Basic Concepts

This section is an overview of the main components of data.all which are divided in 3 groups:

  • Administrate: used by team and data lake administrators to organise and manage teams and users inside data.all
  • Discover: used by all users to contribute with data, search for data and share data.
  • Play: once data is in data.all, all users can use these tools to work with data.

Administrate

Organizations

Organizations are high level constructs where business units can collaborate across different AWS accounts at once. An organization includes environments (see below). Organizations are abstractions, they don’t contain AWS resources, consequently there is no CloudFormation stack associated with them.

Organizations usually correspond to whole organizations, organization divisions, departments or geographical regions within an organization.

Environments

An Environment is an AWS workspace where a teams store and work with data and build data driven applications. This workspace is mapped to an AWS account in one region. It is possible to have more than one environment in the same AWS Account, however we recommend to stick to one environment - one account.

An environment usually corresponds to a business unit or a department. Inside an environment we add teams and assign them different levels of permissions.

Teams

A Team corresponds to an IdP group that has been onboarded to data.all. As with IdP groups, users can belong to multiple teams. Data in data.all is isolated at team level, meaning that all members of a team can access all team’s datasets. Thus, a team is any group of users that can access the team’s datasets. We can have bigger teams with generic data and project-based teams owning data that requires more restrictive access to only members of the project.

A special case for the administration of data.all is the Tenant team, an IdP group with high level application (tenant) permissions.

Teams corresponds to real teams.

Discover

Datasets

A Dataset is a representation of multiple AWS resources that helps users store data. When data owners create a dataset on data.all the following resources are created:

  • Amazon S3 Bucket to store the data on AWS.
  • AWS KMS key to encrypt the data on AWS.
  • AWS IAM role that gives access to the data on Amazon S3.
  • AWS Glue database that is the representation of the structured data on AWS.

Inside the dataset we can store structured data as tables or unstructured data in folders.

Catalog

data.all centralized Catalog is an inventory of datasets, tables, folders and dashboards. It contains metadata for each of the mentioned data assets and thanks to its search capabilities, users can filter based on type of data, type of asset, tags, region and on glossary terms.

We use the Catalog to search and discover data

Glossaries

A Glossary is a hierarchical tree of terms, created and maintained by a team to label data with their specific taxonomies. For example, terms like “cost”, “revenue”, etc, can be used to group and search all financial datasets.

Glossaries are used to add meaning and business context to data assets facilitating and enhancing Catalog searching

Shares

A Share is an access request to a data asset. Users search and discover data in the catalog and for those data assets that belong to other teams, users can create a Share on behalf of a team (remember, data access: at team level!!).
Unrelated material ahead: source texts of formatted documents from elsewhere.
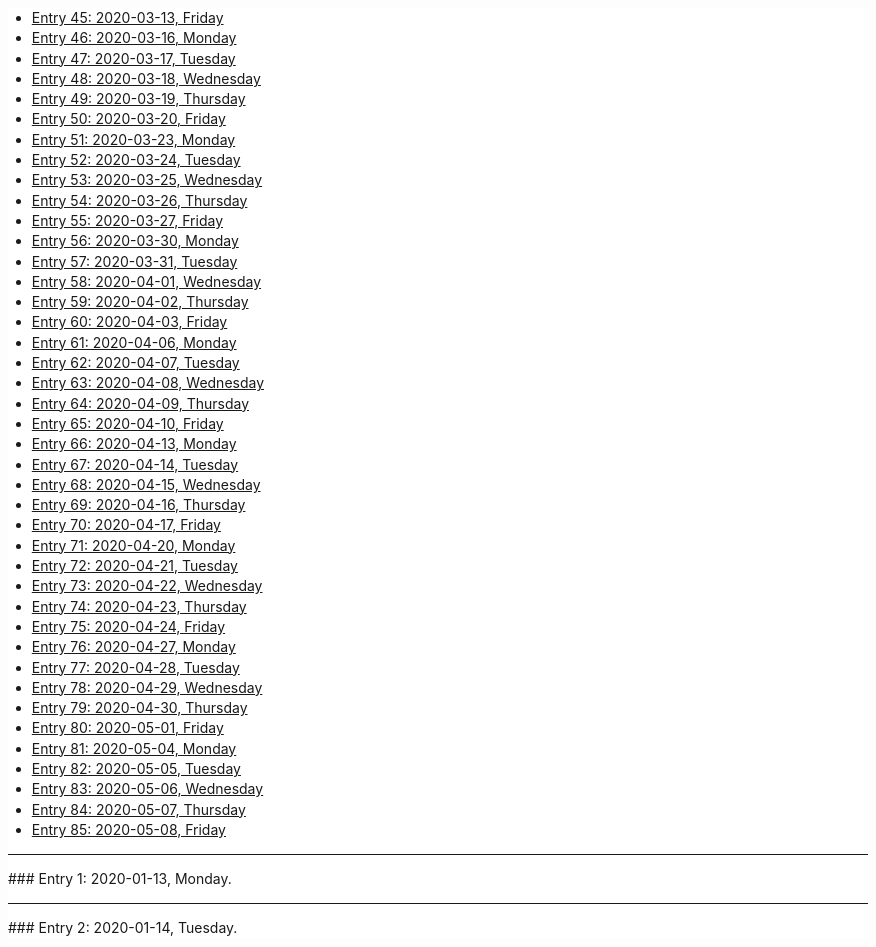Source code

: * [Entry 45: 2020-03-13, Friday](#id-section45)
* [Entry 46: 2020-03-16, Monday](#id-section46)
* [Entry 47: 2020-03-17, Tuesday](#id-section47)
* [Entry 48: 2020-03-18, Wednesday](#id-section48)
* [Entry 49: 2020-03-19, Thursday](#id-section49)
* [Entry 50: 2020-03-20, Friday](#id-section50)
* [Entry 51: 2020-03-23, Monday](#id-section51)
* [Entry 52: 2020-03-24, Tuesday](#id-section52)
* [Entry 53: 2020-03-25, Wednesday](#id-section53)
* [Entry 54: 2020-03-26, Thursday](#id-section54)
* [Entry 55: 2020-03-27, Friday](#id-section55)
* [Entry 56: 2020-03-30, Monday](#id-section56)
* [Entry 57: 2020-03-31, Tuesday](#id-section57)
* [Entry 58: 2020-04-01, Wednesday](#id-section58)
* [Entry 59: 2020-04-02, Thursday](#id-section59)
* [Entry 60: 2020-04-03, Friday](#id-section60)
* [Entry 61: 2020-04-06, Monday](#id-section61)
* [Entry 62: 2020-04-07, Tuesday](#id-section62)
* [Entry 63: 2020-04-08, Wednesday](#id-section63)
* [Entry 64: 2020-04-09, Thursday](#id-section64)
* [Entry 65: 2020-04-10, Friday](#id-section65)
* [Entry 66: 2020-04-13, Monday](#id-section66)
* [Entry 67: 2020-04-14, Tuesday](#id-section67)
* [Entry 68: 2020-04-15, Wednesday](#id-section68)
* [Entry 69: 2020-04-16, Thursday](#id-section69)
* [Entry 70: 2020-04-17, Friday](#id-section70)
* [Entry 71: 2020-04-20, Monday](#id-section71)
* [Entry 72: 2020-04-21, Tuesday](#id-section72)
* [Entry 73: 2020-04-22, Wednesday](#id-section73)
* [Entry 74: 2020-04-23, Thursday](#id-section74)
* [Entry 75: 2020-04-24, Friday](#id-section75)
* [Entry 76: 2020-04-27, Monday](#id-section76)
* [Entry 77: 2020-04-28, Tuesday](#id-section77)
* [Entry 78: 2020-04-29, Wednesday](#id-section78)
* [Entry 79: 2020-04-30, Thursday](#id-section79)
* [Entry 80: 2020-05-01, Friday](#id-section80)
* [Entry 81: 2020-05-04, Monday](#id-section81)
* [Entry 82: 2020-05-05, Tuesday](#id-section82)
* [Entry 83: 2020-05-06, Wednesday](#id-section83)
* [Entry 84: 2020-05-07, Thursday](#id-section84)
* [Entry 85: 2020-05-08, Friday](#id-section85)

------
<div id='id-section1'/>
### Entry 1: 2020-01-13, Monday.



------
<div id='id-section2'/>
### Entry 2: 2020-01-14, Tuesday.

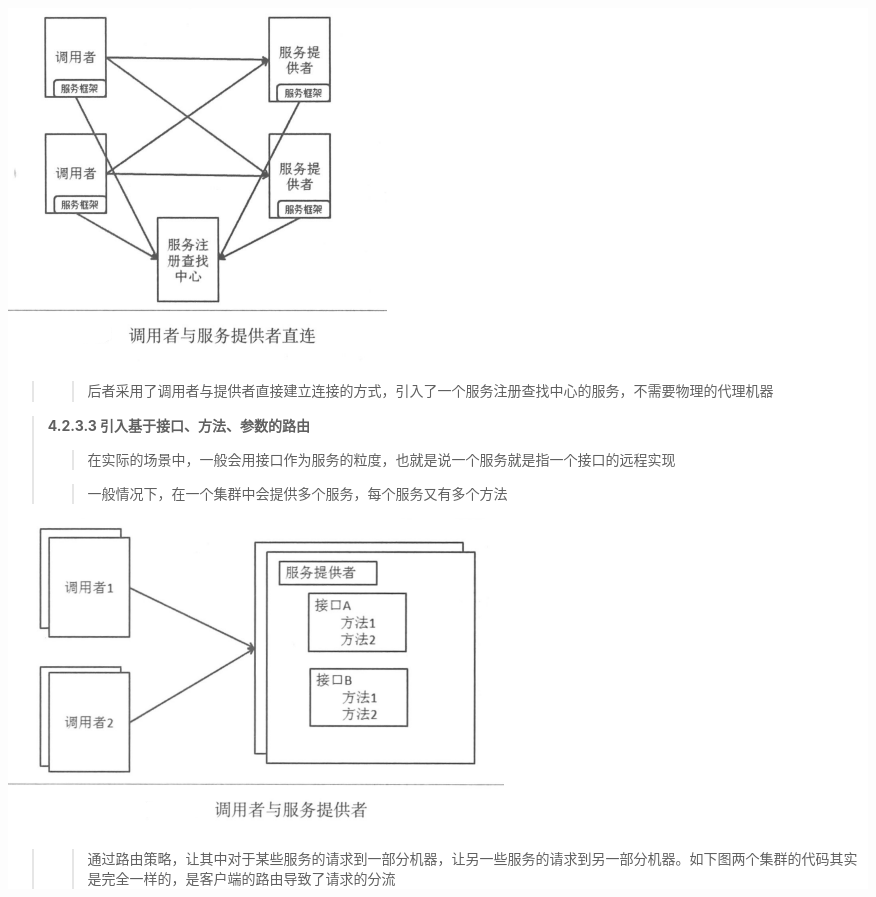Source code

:         
![预览图](https://github.com/Zhangxuan-Xing/Review/blob/master/Picture/1052.png)   
    
>> 后者采用了调用者与提供者直接建立连接的方式，引入了一个服务注册查找中心的服务，不需要物理的代理机器  
  
> **4.2.3.3 引入基于接口、方法、参数的路由**
> 
>> 在实际的场景中，一般会用接口作为服务的粒度，也就是说一个服务就是指一个接口的远程实现
>
>> 一般情况下，在一个集群中会提供多个服务，每个服务又有多个方法
        
![预览图](https://github.com/Zhangxuan-Xing/Review/blob/master/Picture/1053.png)   
    
>> 通过路由策略，让其中对于某些服务的请求到一部分机器，让另一些服务的请求到另一部分机器。如下图两个集群的代码其实是完全一样的，是客户端的路由导致了请求的分流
Then, the owners of the asset can accept or reject the share.

We use Shares to collaborate and share data with other teams.

Play

Worksheets

Worksheets are AWS Athena sessions that allow us to query our datasets as if we were in the AWS Athena Query editor console.

Notebooks

Data practitioners can experiment machine learning algorithms spinning up Jupyter notebook with access to all your datasets. data.all leverages Amazon SageMaker instance to access Jupyter notebooks.

ML Studio

With ML Studio Notebooks we can add users to our SageMaker domain and open Amazon SageMaker Studio.

Pipelines

In order to distribute data processing, data.all introduces data.all pipelines where:

  • data.all takes care of CI/CD infrastructure
  • data.all offers flexible pipeline blueprints to deploy AWS resources

Dashboards

In the Dashboard window we can start Quicksight sessions, create visual analysis and dashboards.